The bill before the Lagos State House of Assembly seeking to ban open grazing of cattle in the state has also prescribed a 21-year-prison term for any herder found bearing arms.
This was contained in an executive bill titled: “Prohibition of Open Cattle Grazing Bill, 202,” currently before the House.
The legislator at a plenary on Monday unanimously condemned the incessant movement of cattle by herdsmen along some major roads and on people’s farms in the state, stressing that trespassing on people’s land would continue to be a threat to the peaceful coexistence in the state and country as a whole.

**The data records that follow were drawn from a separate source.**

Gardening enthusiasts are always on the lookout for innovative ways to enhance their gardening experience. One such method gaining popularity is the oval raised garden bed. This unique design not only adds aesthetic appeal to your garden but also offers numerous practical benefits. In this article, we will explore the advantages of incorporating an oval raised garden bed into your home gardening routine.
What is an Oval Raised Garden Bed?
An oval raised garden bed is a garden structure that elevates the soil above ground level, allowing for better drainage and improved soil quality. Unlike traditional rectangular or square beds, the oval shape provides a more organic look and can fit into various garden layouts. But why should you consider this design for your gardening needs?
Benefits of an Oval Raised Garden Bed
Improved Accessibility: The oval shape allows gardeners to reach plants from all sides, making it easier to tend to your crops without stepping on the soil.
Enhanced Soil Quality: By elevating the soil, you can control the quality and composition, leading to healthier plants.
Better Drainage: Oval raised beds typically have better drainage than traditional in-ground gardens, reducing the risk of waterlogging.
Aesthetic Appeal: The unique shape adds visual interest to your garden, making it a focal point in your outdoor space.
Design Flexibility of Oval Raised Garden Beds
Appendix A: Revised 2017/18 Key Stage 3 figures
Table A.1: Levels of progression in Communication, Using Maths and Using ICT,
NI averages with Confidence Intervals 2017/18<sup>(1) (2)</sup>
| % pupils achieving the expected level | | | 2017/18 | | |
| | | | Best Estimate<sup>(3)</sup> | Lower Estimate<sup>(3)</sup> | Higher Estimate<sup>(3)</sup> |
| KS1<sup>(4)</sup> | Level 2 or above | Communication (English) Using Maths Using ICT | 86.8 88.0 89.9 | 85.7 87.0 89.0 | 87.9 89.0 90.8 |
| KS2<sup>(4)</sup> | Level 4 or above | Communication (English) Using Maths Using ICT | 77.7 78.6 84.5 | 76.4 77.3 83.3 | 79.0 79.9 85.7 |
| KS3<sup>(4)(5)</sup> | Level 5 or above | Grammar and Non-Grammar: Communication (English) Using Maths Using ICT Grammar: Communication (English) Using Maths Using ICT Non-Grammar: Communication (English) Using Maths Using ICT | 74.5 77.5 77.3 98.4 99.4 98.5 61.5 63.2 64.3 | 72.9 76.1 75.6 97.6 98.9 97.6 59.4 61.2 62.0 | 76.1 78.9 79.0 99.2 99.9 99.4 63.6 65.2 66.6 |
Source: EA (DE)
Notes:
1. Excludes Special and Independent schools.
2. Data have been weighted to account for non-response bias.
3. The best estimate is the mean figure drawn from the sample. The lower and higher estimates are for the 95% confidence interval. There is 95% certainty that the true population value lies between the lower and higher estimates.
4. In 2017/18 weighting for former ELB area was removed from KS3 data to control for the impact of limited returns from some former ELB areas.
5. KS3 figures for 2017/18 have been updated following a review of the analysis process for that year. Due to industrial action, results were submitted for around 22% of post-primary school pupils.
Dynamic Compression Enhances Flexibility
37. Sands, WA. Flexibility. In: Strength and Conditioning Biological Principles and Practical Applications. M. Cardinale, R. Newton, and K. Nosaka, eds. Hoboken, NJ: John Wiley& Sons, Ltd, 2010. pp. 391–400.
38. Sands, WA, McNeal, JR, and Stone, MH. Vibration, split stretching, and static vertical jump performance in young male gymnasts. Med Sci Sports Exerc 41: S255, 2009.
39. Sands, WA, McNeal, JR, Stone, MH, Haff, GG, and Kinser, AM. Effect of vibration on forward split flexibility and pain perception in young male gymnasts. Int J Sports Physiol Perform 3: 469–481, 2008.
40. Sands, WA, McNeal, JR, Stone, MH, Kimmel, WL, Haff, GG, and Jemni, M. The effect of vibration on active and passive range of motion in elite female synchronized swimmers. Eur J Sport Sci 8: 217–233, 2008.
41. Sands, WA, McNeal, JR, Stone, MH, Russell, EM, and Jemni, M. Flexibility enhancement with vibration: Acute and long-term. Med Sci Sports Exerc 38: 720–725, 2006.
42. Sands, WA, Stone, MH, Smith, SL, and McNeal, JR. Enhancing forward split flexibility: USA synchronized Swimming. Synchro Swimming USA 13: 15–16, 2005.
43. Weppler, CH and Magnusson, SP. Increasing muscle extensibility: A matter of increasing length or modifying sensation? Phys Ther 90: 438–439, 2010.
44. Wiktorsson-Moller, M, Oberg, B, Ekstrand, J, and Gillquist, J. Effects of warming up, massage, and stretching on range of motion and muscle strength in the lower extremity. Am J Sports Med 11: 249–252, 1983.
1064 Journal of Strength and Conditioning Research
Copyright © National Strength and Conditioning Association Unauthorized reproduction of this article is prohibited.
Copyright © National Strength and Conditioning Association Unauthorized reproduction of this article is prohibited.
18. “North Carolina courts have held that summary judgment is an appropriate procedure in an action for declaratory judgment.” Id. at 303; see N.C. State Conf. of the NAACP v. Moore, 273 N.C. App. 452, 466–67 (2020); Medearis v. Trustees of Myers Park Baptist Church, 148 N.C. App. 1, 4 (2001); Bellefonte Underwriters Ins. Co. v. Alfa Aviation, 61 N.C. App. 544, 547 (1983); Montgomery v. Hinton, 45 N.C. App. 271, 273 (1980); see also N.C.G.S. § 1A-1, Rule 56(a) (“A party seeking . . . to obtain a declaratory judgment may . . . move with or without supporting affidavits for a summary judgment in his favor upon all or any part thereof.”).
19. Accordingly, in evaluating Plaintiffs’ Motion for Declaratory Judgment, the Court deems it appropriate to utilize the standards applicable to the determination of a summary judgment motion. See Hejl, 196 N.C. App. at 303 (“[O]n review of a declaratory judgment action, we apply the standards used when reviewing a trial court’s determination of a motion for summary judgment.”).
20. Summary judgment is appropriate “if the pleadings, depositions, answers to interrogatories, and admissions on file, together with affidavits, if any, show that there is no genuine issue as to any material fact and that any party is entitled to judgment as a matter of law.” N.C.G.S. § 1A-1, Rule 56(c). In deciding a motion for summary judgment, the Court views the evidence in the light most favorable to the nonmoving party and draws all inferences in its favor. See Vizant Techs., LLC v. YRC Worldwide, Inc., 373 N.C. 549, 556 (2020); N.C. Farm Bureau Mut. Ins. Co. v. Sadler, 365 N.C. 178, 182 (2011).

The lawmakers agreed that grazing cattle openly has led to food shortage as the herdsmen most often move their cattle into people’s thereby destroying their crops and ultimately leading to food shortage. They also added that lives and property worth millions of Naira have been lost due to incessant clashes between the herdsmen and farmers, stressing that the only way to end such needless and senseless destruction of lives and property was to ban open grazing of cattle.
Speaker of the House, Mudashiru Obasa, said the House was responding to the Southern Governors’ agreement to ban open grazing in all the 17 southern states after various state legislators have given it a legal backing, adding that there was the need to identify herders operating in the state by registering them to know their total number.
Obasa equally advocated financial support for those who want to go into ranching, saying that there was a need for the training of the pastoralists to prepare them ahead of the new style.
He later committed the bill to the House Committee on Agriculture and Cooperative and directed it to report back on Thursday.